Volkswagen (VOWG_p.DE), opens new tab plans to shut at least three factories in Germany, lay off tens of thousands of staff and shrink its remaining plants in Europe’s biggest economy as it plots a deeper-than-expected overhaul, the company’s works council head said on Monday.
Europe’s biggest carmaker has been negotiating for weeks with unions over plans to revamp its business and cut costs, including considering plant closures on home soil for the first time, in a blow to Germany’s industrial prowess.
Volkswagen reiterated on Monday that restructuring was needed and said it would make concrete proposals on Wednesday.

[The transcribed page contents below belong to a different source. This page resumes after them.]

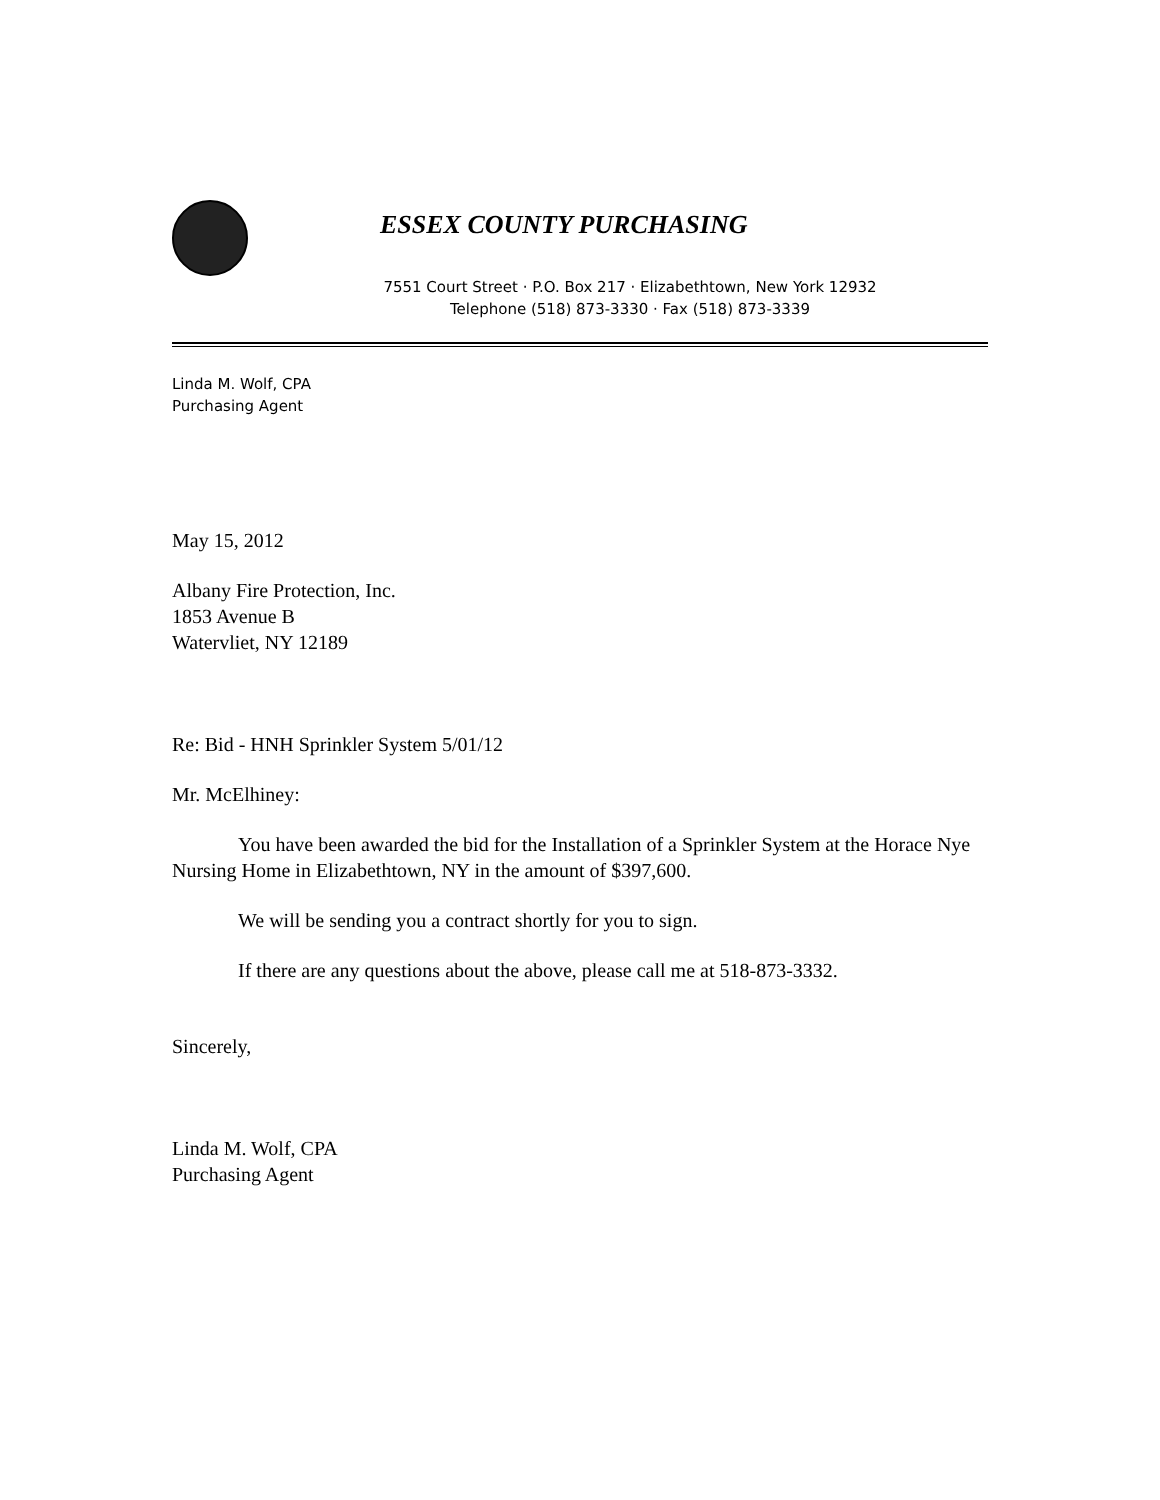ESSEX COUNTY PURCHASING
7551 Court Street · P.O. Box 217 · Elizabethtown, New York 12932
Telephone (518) 873-3330 · Fax (518) 873-3339
Linda M. Wolf, CPA
Purchasing Agent
May 15, 2012
Albany Fire Protection, Inc.
1853 Avenue B
Watervliet, NY 12189
Re: Bid - HNH Sprinkler System 5/01/12
Mr. McElhiney:
You have been awarded the bid for the Installation of a Sprinkler System at the Horace Nye Nursing Home in Elizabethtown, NY in the amount of $397,600.
We will be sending you a contract shortly for you to sign.
If there are any questions about the above, please call me at 518-873-3332.
Sincerely,
Linda M. Wolf, CPA
Purchasing Agent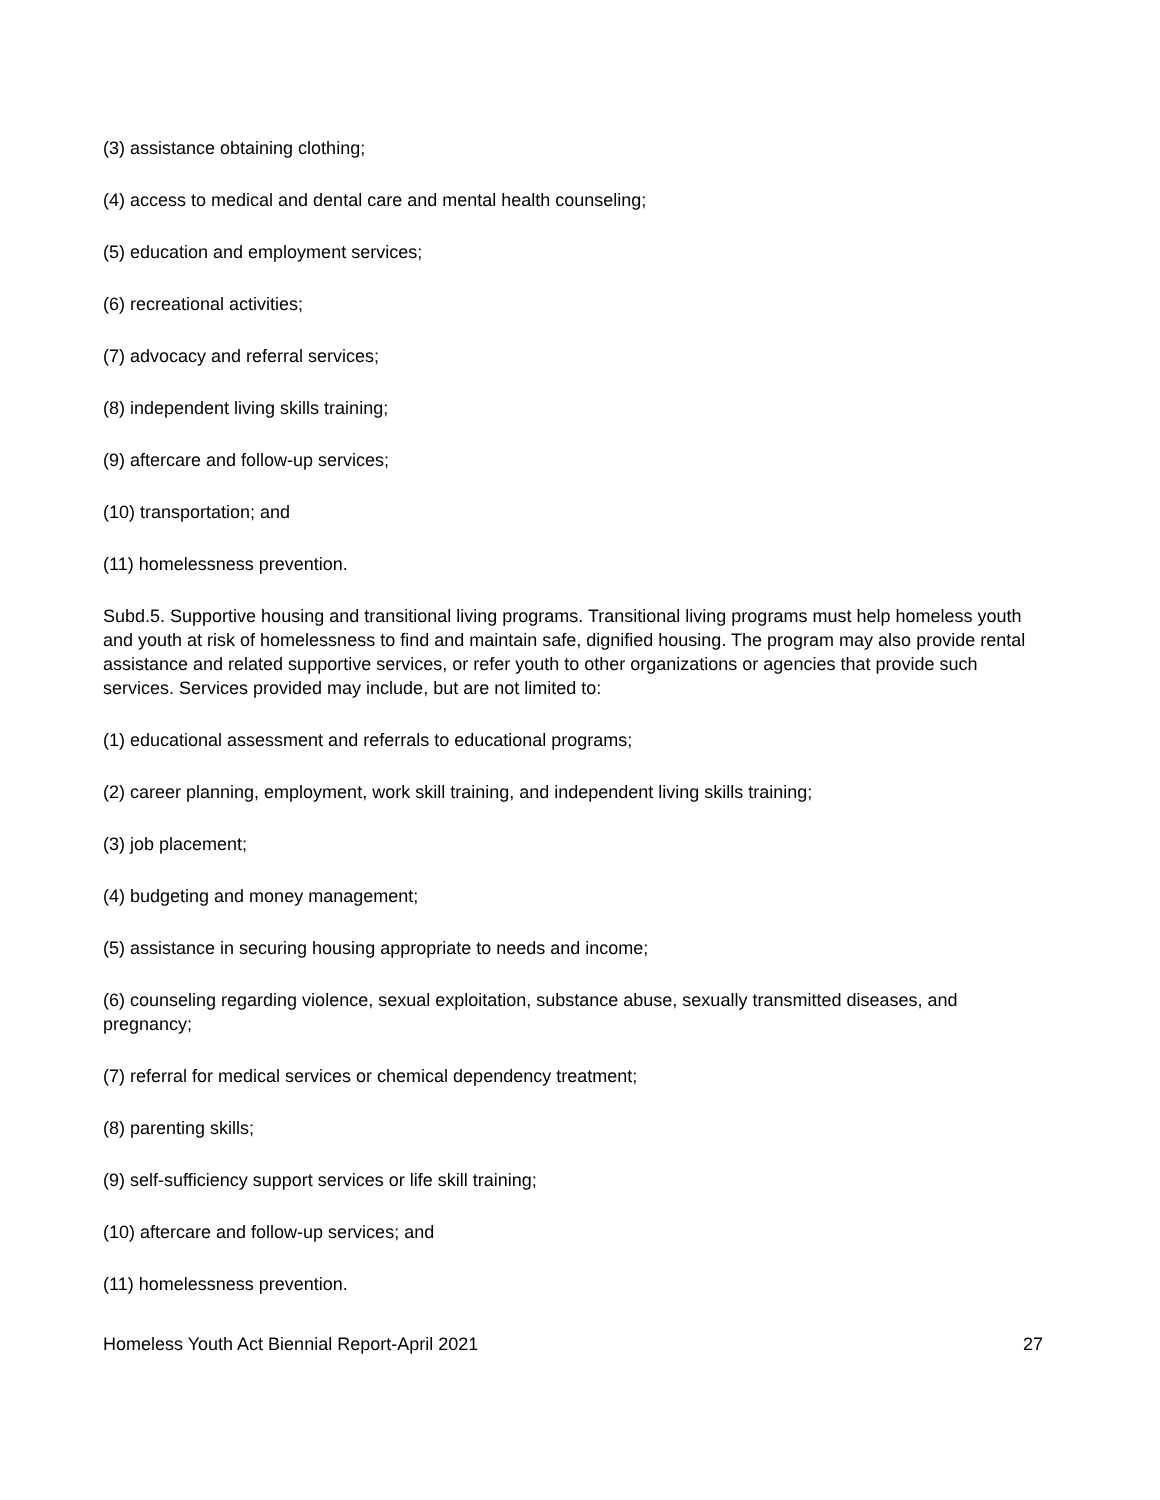(3) assistance obtaining clothing;
(4) access to medical and dental care and mental health counseling;
(5) education and employment services;
(6) recreational activities;
(7) advocacy and referral services;
(8) independent living skills training;
(9) aftercare and follow-up services;
(10) transportation; and
(11) homelessness prevention.
Subd.5. Supportive housing and transitional living programs. Transitional living programs must help homeless youth and youth at risk of homelessness to find and maintain safe, dignified housing. The program may also provide rental assistance and related supportive services, or refer youth to other organizations or agencies that provide such services. Services provided may include, but are not limited to:
(1) educational assessment and referrals to educational programs;
(2) career planning, employment, work skill training, and independent living skills training;
(3) job placement;
(4) budgeting and money management;
(5) assistance in securing housing appropriate to needs and income;
(6) counseling regarding violence, sexual exploitation, substance abuse, sexually transmitted diseases, and pregnancy;
(7) referral for medical services or chemical dependency treatment;
(8) parenting skills;
(9) self-sufficiency support services or life skill training;
(10) aftercare and follow-up services; and
(11) homelessness prevention.
Homeless Youth Act Biennial Report-April 2021 27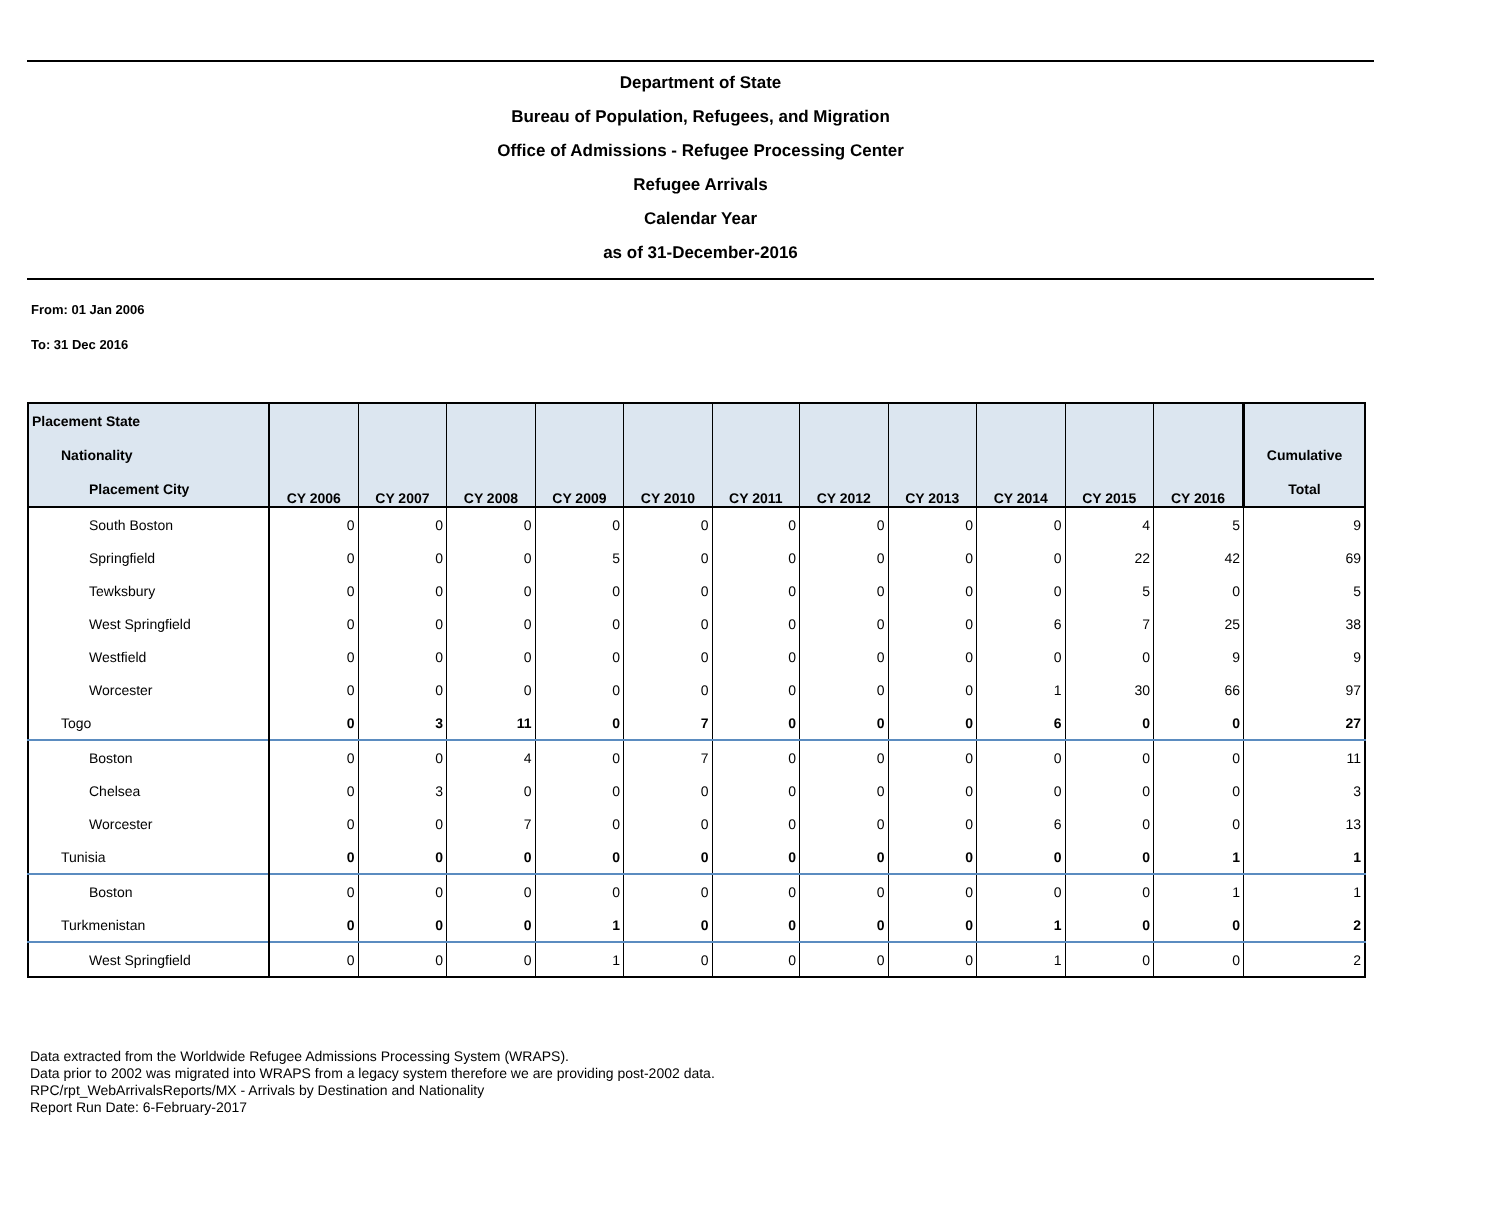Department of State
Bureau of Population, Refugees, and Migration
Office of Admissions - Refugee Processing Center
Refugee Arrivals
Calendar Year
as of 31-December-2016
From: 01 Jan 2006
To: 31 Dec 2016
| Placement State | CY 2006 | CY 2007 | CY 2008 | CY 2009 | CY 2010 | CY 2011 | CY 2012 | CY 2013 | CY 2014 | CY 2015 | CY 2016 | |
| --- | --- | --- | --- | --- | --- | --- | --- | --- | --- | --- | --- | --- |
| Nationality | | | | | | | | | | | | Cumulative |
| Placement City | | | | | | | | | | | | Total |
| South Boston | 0 | 0 | 0 | 0 | 0 | 0 | 0 | 0 | 0 | 4 | 5 | 9 |
| Springfield | 0 | 0 | 0 | 5 | 0 | 0 | 0 | 0 | 0 | 22 | 42 | 69 |
| Tewksbury | 0 | 0 | 0 | 0 | 0 | 0 | 0 | 0 | 0 | 5 | 0 | 5 |
| West Springfield | 0 | 0 | 0 | 0 | 0 | 0 | 0 | 0 | 6 | 7 | 25 | 38 |
| Westfield | 0 | 0 | 0 | 0 | 0 | 0 | 0 | 0 | 0 | 0 | 9 | 9 |
| Worcester | 0 | 0 | 0 | 0 | 0 | 0 | 0 | 0 | 1 | 30 | 66 | 97 |
| Togo | 0 | 3 | 11 | 0 | 7 | 0 | 0 | 0 | 6 | 0 | 0 | 27 |
| Boston | 0 | 0 | 4 | 0 | 7 | 0 | 0 | 0 | 0 | 0 | 0 | 11 |
| Chelsea | 0 | 3 | 0 | 0 | 0 | 0 | 0 | 0 | 0 | 0 | 0 | 3 |
| Worcester | 0 | 0 | 7 | 0 | 0 | 0 | 0 | 0 | 6 | 0 | 0 | 13 |
| Tunisia | 0 | 0 | 0 | 0 | 0 | 0 | 0 | 0 | 0 | 0 | 1 | 1 |
| Boston | 0 | 0 | 0 | 0 | 0 | 0 | 0 | 0 | 0 | 0 | 1 | 1 |
| Turkmenistan | 0 | 0 | 0 | 1 | 0 | 0 | 0 | 0 | 1 | 0 | 0 | 2 |
| West Springfield | 0 | 0 | 0 | 1 | 0 | 0 | 0 | 0 | 1 | 0 | 0 | 2 |
Data extracted from the Worldwide Refugee Admissions Processing System (WRAPS).
Data prior to 2002 was migrated into WRAPS from a legacy system therefore we are providing post-2002 data.
RPC/rpt_WebArrivalsReports/MX - Arrivals by Destination and Nationality
Report Run Date: 6-February-2017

“Management is absolutely serious about all this. This is not sabre-rattling in the collective bargaining round,” Daniela Cavallo, Volkswagen’s works council head, told employees at the carmaker’s biggest plant, in Wolfsburg, threatening to break off talks.
“This is the plan of Germany’s largest industrial group to start the sell-off in its home country of Germany,” Cavallo added, not specifying which plants would be affected or how many of Volkswagen Group’s roughly 300,000 staff in Germany could be laid off.
Volkswagen reported a 42 percent drop in quarterly profit on Wednesday, while emphasizing an “urgent need” to cut costs and gain efficiency in a challenging marketplace as it considers plant closures and layoffs in Germany.
The automaker’s negotiator pointed to the company’s weak earnings ahead of his meeting with union leaders, who warned of imminent strikes if a solution to cut costs and restructure the brand was not found.
The Volkswagen Group, which owns 10 brands, including Audi and Porsche, is Germany’s largest industrial employer, with 120,000 people working for its eponymous core brand. The country’s vision of itself as an economic powerhouse and automotive giant is also deeply intertwined with Volkswagen, and local economies across the country depend on the company and its well-paid workers.
Representatives from the automaker and IG Metall, the union representing most of its workers, convened for a second round of wage negotiations on Wednesday in a conference room in the Volkswagen Arena, the stadium of the company’s professional soccer team, VfL Wolfsburg.
Before the talks, Volkswagen reported that profit fell to 2.86 billion euros, or $3.1 billion, for the months of August to September, its lowest level in three years. The company is struggling against falling demand in China, the world’s largest car market, and high costs, especially in its homeland, Germany.
“The situation is getting worse,” Arne Meiswinkel, the chief of personnel at Volkswagen, who is leading negotiations for the company, told reporters before the negotiations began.
But union leaders insisted that a guarantee by the company that all 10 of its factories in Germany would remain open was a prerequisite for them to stay at the negotiating table. The union is prevented from staging any strikes until the end of November, but leaders said that they would begin preparing walkouts unless their demand was met.
This feels like American style unionbusting here, with threats to move production to Poland and other cheaper nations. I don’t know enough about Germany to really have much to offer, except to say that I can’t imagine this won’t play a major impact in German politics and I wonder what the government will do here.